The hosting team worked to free up some space and have managed to get the VM’s on-line. There is now around 400GB free in the datastore according to VMWare however they are still seeing disk capacity issues when trying to provision VM’s. We assumed this was a problem with VMWare not freeing up the now unused thin provisioned space…. However ..
In the background, an additional 4 disks were purchased to allow us to create a new vdisk and present additional capacity to VMWare. We took the decision to create a new RAID-5 Vdisk rather than to extend the existing one as it seemed like the safer option. The vdisk was created and a single volume presented to the ESX hosts (roughly 1.3TB). The ESX hosts detected the volume and a datastore was created all without issue. We assumed our job was done. Unfortunately even though the datastore was created without issue, the hosting team are unable to migrate any VM’s to it. Migrations will start and then fail with an ‘insufficient disk space’ error.
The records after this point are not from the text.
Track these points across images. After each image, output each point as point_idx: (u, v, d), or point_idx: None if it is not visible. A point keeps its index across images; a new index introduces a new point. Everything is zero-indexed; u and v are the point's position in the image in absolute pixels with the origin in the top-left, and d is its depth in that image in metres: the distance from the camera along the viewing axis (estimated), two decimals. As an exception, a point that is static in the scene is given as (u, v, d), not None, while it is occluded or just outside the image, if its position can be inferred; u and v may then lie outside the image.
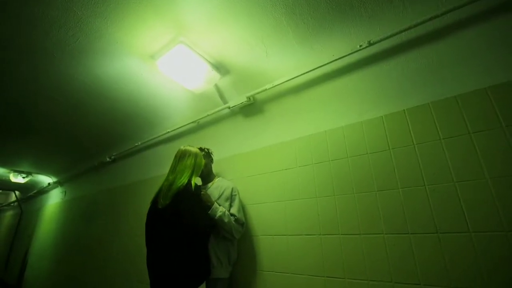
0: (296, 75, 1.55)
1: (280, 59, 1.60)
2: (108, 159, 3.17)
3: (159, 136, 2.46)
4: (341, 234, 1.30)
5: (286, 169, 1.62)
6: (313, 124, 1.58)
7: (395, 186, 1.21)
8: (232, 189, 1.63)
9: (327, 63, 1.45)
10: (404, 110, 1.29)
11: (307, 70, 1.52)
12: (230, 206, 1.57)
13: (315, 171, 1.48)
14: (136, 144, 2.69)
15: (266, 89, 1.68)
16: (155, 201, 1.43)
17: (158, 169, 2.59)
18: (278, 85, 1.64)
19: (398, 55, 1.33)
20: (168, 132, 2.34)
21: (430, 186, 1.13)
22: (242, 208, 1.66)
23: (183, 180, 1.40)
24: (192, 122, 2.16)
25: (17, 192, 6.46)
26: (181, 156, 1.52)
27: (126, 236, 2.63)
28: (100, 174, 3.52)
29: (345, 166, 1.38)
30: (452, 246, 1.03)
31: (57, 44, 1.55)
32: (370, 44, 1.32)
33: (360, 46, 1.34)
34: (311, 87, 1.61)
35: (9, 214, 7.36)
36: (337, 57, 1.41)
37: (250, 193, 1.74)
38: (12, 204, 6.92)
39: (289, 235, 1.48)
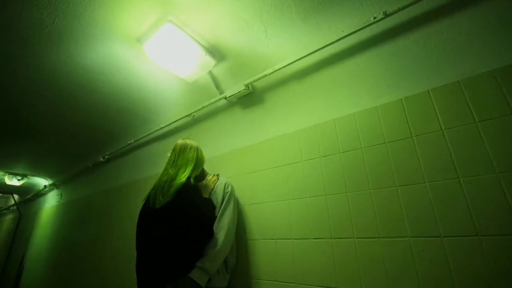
0: (300, 56, 1.37)
1: (282, 40, 1.42)
2: (101, 159, 3.02)
3: (152, 133, 2.29)
4: (356, 238, 1.10)
5: (289, 164, 1.43)
6: (320, 113, 1.40)
7: (421, 180, 1.01)
8: (225, 184, 1.43)
9: (336, 41, 1.26)
10: (428, 90, 1.10)
11: (312, 51, 1.33)
12: (222, 207, 1.35)
13: (324, 165, 1.29)
14: (129, 142, 2.52)
15: (266, 75, 1.50)
16: (150, 200, 1.27)
17: (152, 169, 2.42)
18: (279, 69, 1.46)
19: (419, 27, 1.14)
20: (162, 128, 2.17)
21: (465, 178, 0.93)
22: (237, 211, 1.48)
23: (186, 174, 1.27)
24: (187, 116, 1.99)
25: (16, 196, 6.36)
26: (181, 149, 1.39)
27: (119, 239, 2.46)
28: (94, 175, 3.37)
29: (358, 158, 1.19)
30: (498, 253, 0.83)
31: (32, 27, 1.39)
32: (386, 15, 1.13)
33: (374, 18, 1.15)
34: (317, 71, 1.43)
35: (9, 217, 7.25)
36: (347, 33, 1.22)
37: (249, 192, 1.55)
38: (11, 208, 6.81)
39: (295, 239, 1.29)
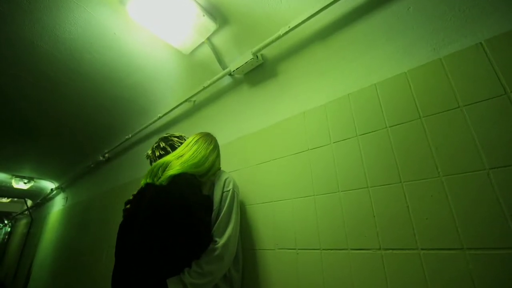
0: (325, 4, 1.04)
1: (299, -11, 1.10)
2: (101, 158, 2.80)
3: (150, 124, 2.02)
4: (422, 249, 0.74)
5: (313, 149, 1.08)
6: (354, 78, 1.05)
7: (533, 158, 0.64)
8: (225, 181, 1.07)
9: (375, -25, 0.92)
10: (527, 25, 0.73)
11: (341, -5, 1.00)
12: (220, 213, 0.99)
13: (362, 146, 0.94)
14: (127, 137, 2.28)
15: (280, 36, 1.17)
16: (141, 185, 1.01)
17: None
18: (296, 26, 1.13)
19: None
20: (160, 117, 1.90)
21: None
22: (243, 213, 1.17)
23: (201, 168, 1.03)
24: (186, 101, 1.70)
25: (29, 201, 6.35)
26: (206, 141, 1.15)
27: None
28: (95, 176, 3.16)
29: (416, 132, 0.83)
30: None
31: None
32: None
33: None
34: (348, 25, 1.08)
35: (23, 222, 7.30)
36: (393, -40, 0.88)
37: (260, 188, 1.22)
38: (25, 213, 6.84)
39: (324, 249, 0.93)
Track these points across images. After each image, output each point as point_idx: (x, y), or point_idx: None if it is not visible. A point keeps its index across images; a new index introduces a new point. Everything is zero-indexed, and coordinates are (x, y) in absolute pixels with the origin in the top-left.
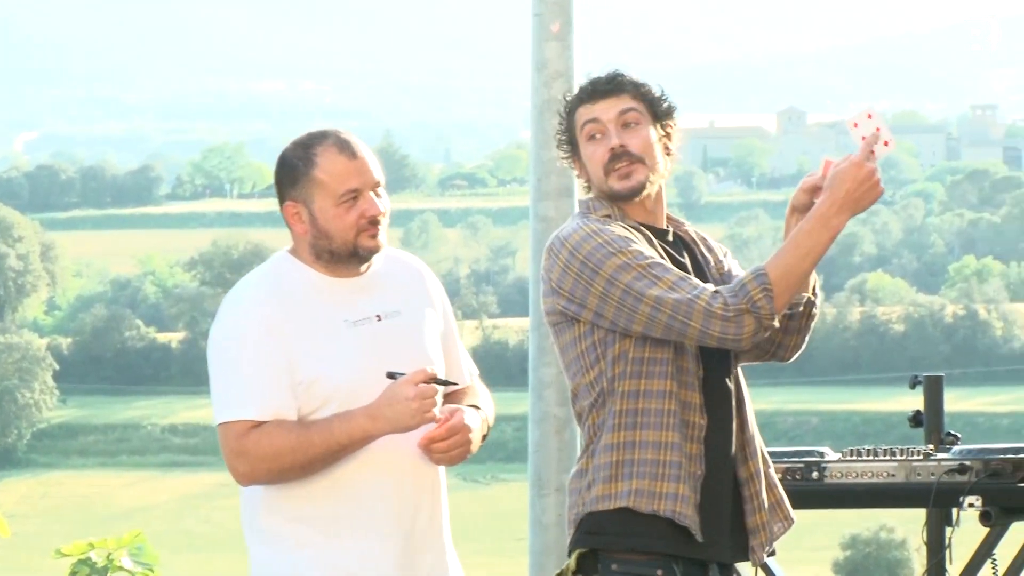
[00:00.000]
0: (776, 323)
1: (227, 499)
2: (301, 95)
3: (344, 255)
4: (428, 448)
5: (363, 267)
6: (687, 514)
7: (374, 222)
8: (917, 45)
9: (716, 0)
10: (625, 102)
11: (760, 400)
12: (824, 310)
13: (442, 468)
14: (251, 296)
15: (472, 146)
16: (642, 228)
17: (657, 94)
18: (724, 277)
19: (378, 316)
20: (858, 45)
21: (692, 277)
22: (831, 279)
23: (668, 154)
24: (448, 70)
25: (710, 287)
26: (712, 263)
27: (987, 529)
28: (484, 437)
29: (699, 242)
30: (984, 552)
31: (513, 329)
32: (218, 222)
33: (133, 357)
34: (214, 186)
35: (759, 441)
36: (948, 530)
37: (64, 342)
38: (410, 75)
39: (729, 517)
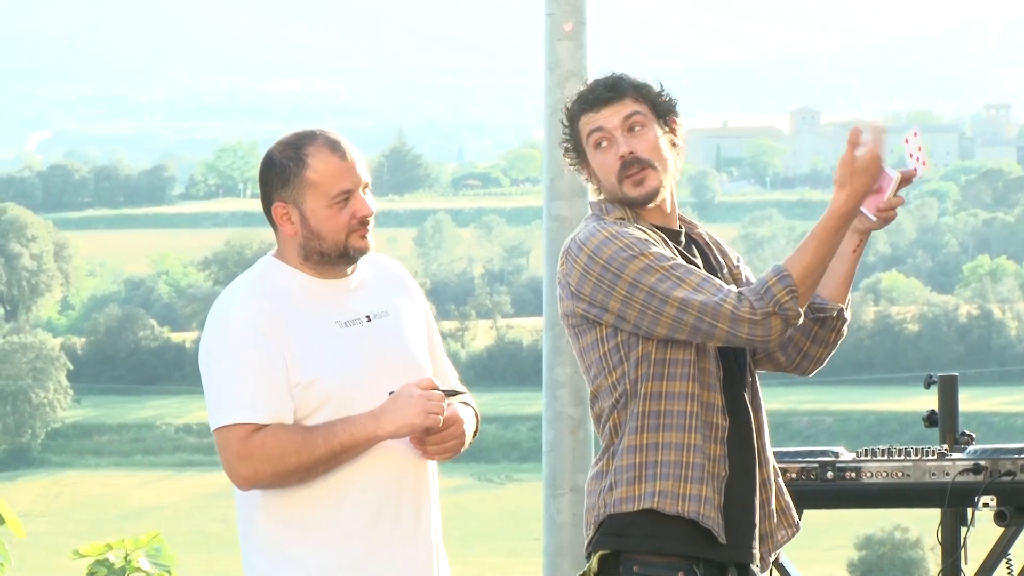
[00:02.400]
0: (800, 319)
1: None
2: (313, 94)
3: (334, 256)
4: (422, 441)
5: (350, 269)
6: (711, 516)
7: (364, 222)
8: (930, 44)
9: None
10: (628, 107)
11: (774, 400)
12: None
13: (434, 467)
14: (242, 300)
15: (485, 145)
16: (657, 230)
17: (657, 91)
18: (738, 283)
19: (368, 317)
20: (871, 44)
21: (714, 278)
22: None
23: (674, 147)
24: (461, 69)
25: (734, 289)
26: (726, 268)
27: (1002, 529)
28: (475, 434)
29: (712, 245)
30: (999, 552)
31: (527, 329)
32: (231, 222)
33: (147, 357)
34: (227, 186)
35: (770, 448)
36: (963, 530)
37: (78, 342)
38: (422, 74)
39: (753, 519)
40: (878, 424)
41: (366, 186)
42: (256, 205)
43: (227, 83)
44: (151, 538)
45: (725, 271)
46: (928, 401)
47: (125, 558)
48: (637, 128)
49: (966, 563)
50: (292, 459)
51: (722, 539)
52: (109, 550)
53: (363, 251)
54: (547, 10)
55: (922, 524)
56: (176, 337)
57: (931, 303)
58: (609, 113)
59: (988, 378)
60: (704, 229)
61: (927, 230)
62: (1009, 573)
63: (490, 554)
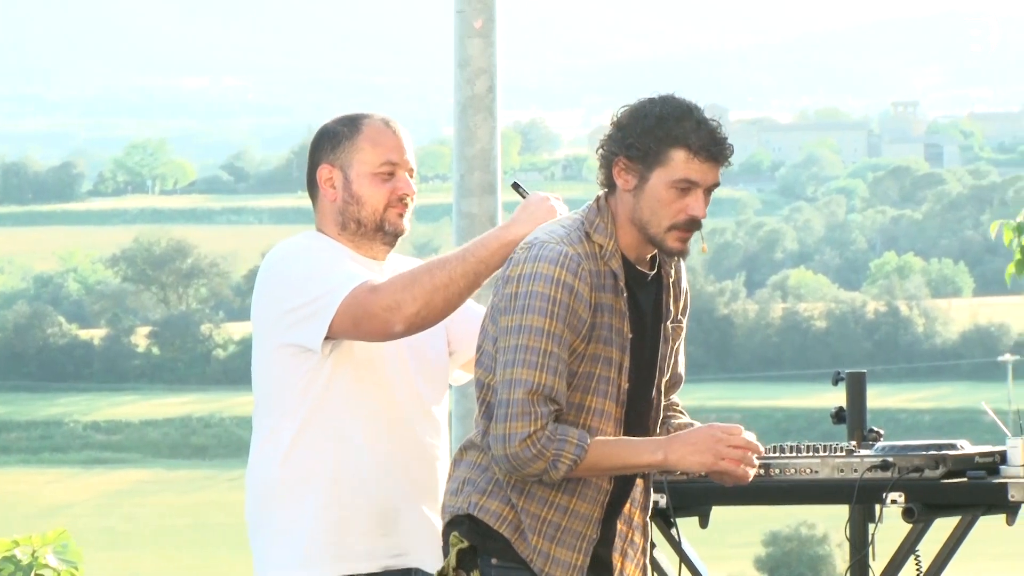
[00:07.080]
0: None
1: (150, 496)
2: (224, 91)
3: (370, 227)
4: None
5: (384, 254)
6: None
7: (404, 200)
8: (839, 42)
9: None
10: (718, 174)
11: (682, 396)
12: (746, 306)
13: (446, 454)
14: (300, 236)
15: None
16: (627, 266)
17: None
18: (667, 339)
19: None
20: (780, 42)
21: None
22: (753, 275)
23: None
24: (370, 66)
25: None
26: (673, 314)
27: (910, 526)
28: None
29: (671, 289)
30: (907, 549)
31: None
32: (140, 218)
33: (55, 354)
34: (136, 183)
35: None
36: (871, 527)
37: None
38: (333, 71)
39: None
40: (786, 420)
41: (411, 172)
42: (164, 202)
43: (141, 80)
44: (58, 535)
45: (668, 320)
46: (836, 398)
47: (32, 555)
48: (710, 194)
49: (874, 559)
50: (424, 279)
51: None
52: (16, 547)
53: (398, 230)
54: (457, 7)
55: (828, 521)
56: (84, 334)
57: (839, 300)
58: (710, 171)
59: (895, 375)
60: (676, 271)
61: (835, 227)
62: (918, 569)
63: None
Maybe coincidentally, on the day the majority of the issues started, the Compact flash card was replaced in one of the MSA controllers due to a failure. Since the Compact Flash card replacement, the array is up and healthy.
We have tried the following:
Migrating VM’s from the old datastore to the new.
Creating new thick provisioned VM’s on the new datastore.
Creating new thin provisioned VM’s on the new datastore.
Rebooted each of the MSA controllers one at a time (to avoid an outage rather than a whole array reboot).
Rebooted both ESX hosts.
Disabled VAAI within ESX (the HP specific VAAI plug-in doesn’t seem to be installed)
Provisioned a smaller volume.
Created the datastore as VMFS3 rather than VMFS5.
Logged into the ESX hosts via SSH and tried to copy into the new datastore.
During all testing we get some data copied and then the ‘insufficient disk space’ or similar error. The amount of data copied seems to vary but it’s never very much.
We are at a loss to understand what could be happening as the system has worked fine for a number of years. We’re not even sure where the problem lies … VMWare/MSA etc. As there is some data that can be copied and the fact that you can create the datastore, it feels like the volume is writeable but maybe the communications is being interupted.
Any help/suggestions would be much appreciated!